A Roundup of Odds & Ends From the Week in Unclaimed Property
GAO Issues Report on Unclaimed 401(k) Funds -- The Government Accountability Office, which is responsible for providing recommendations to Congress on the responsibilities of the federal government, recently issued a report concerning the application state unclaimed property laws to retirement assets such as 401(k)s. In preparing the report, GAO sent questionnaires to the unclaimed property offices of all 50 states, interviewed industry representatives, and surveyed fund and brokerage firms on their handling of these items. Among the GAO's recommendations are that the IRS clarify the tax treatment of plans that are escheated to the state and consider allowing taxpayers whose later claim assets that were unknowingly escheated to rollover the assets into a qualified plan.
Claim Headaches -- One of the benefits of modern escheat laws is that they are generally "custodial" in nature -- meaning that the state takes possession of unclaimed property on the owner's behalf, but the property does not actually become the state's property.

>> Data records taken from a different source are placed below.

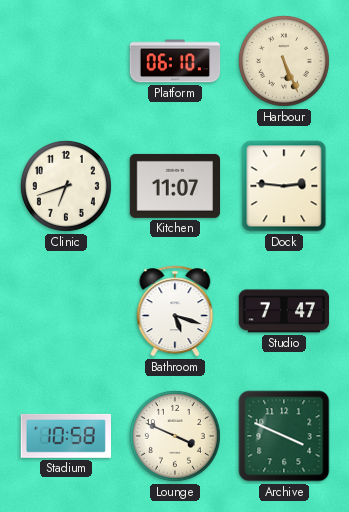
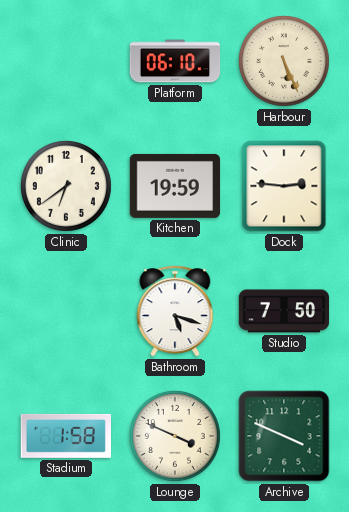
Clinic: 6:42 -> 6:39
Kitchen: 11:07 -> 19:59
Studio: 7:47 -> 7:50
Stadium: 10:58 -> 1:58
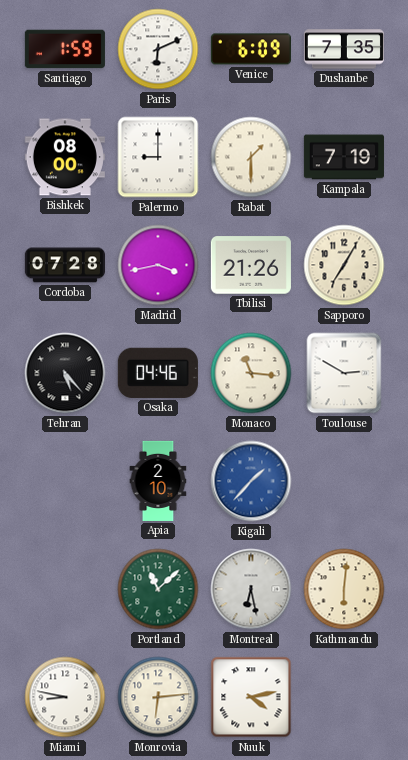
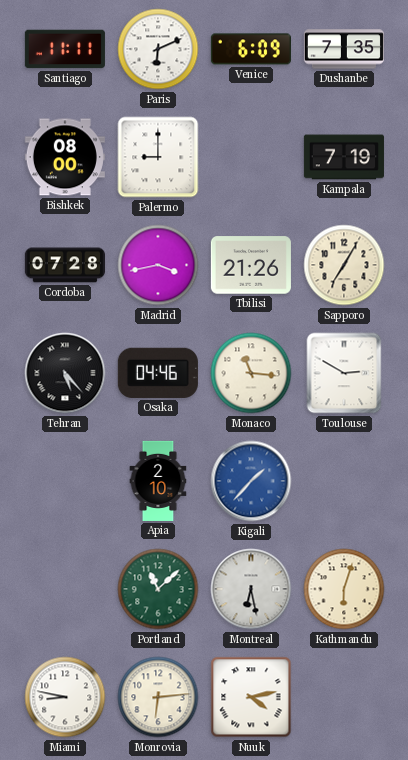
Santiago: 1:59 -> 11:11
Rabat: 1:30 -> none
Kathmandu: 6:01 -> 6:03
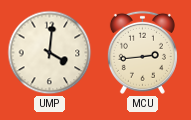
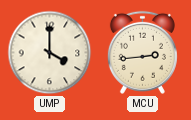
UMP: 4:01 -> 4:00
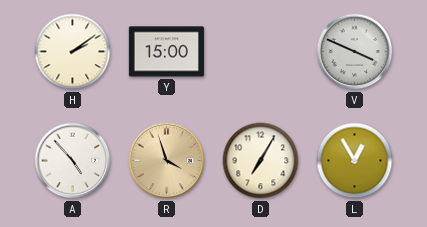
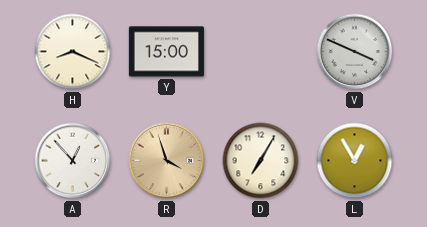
H: 2:09 -> 8:19
A: 4:53 -> 12:53
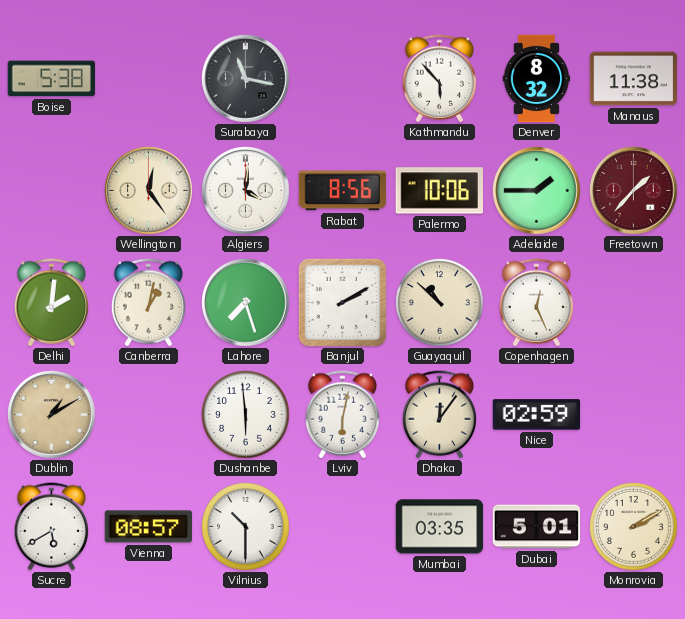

That said, the claim process can be a trap for the unwary. As recounted by the Mercury News, individuals seeking to claim property from the state face (at least) paperwork and (at worst) scammers that try to take some or all of the money owed to the claimant. The article recounts these problems and has a number of tips for claimants. It is worth a review for those considering filing a claim.
2016 Uniform Act News -- States continue to work on legislation relating to the 2016 Revised Uniform Unclaimed Property Act.The Washington state legislature is currently considering such a bill, as are lawmakers in Nevada. and South Carolina.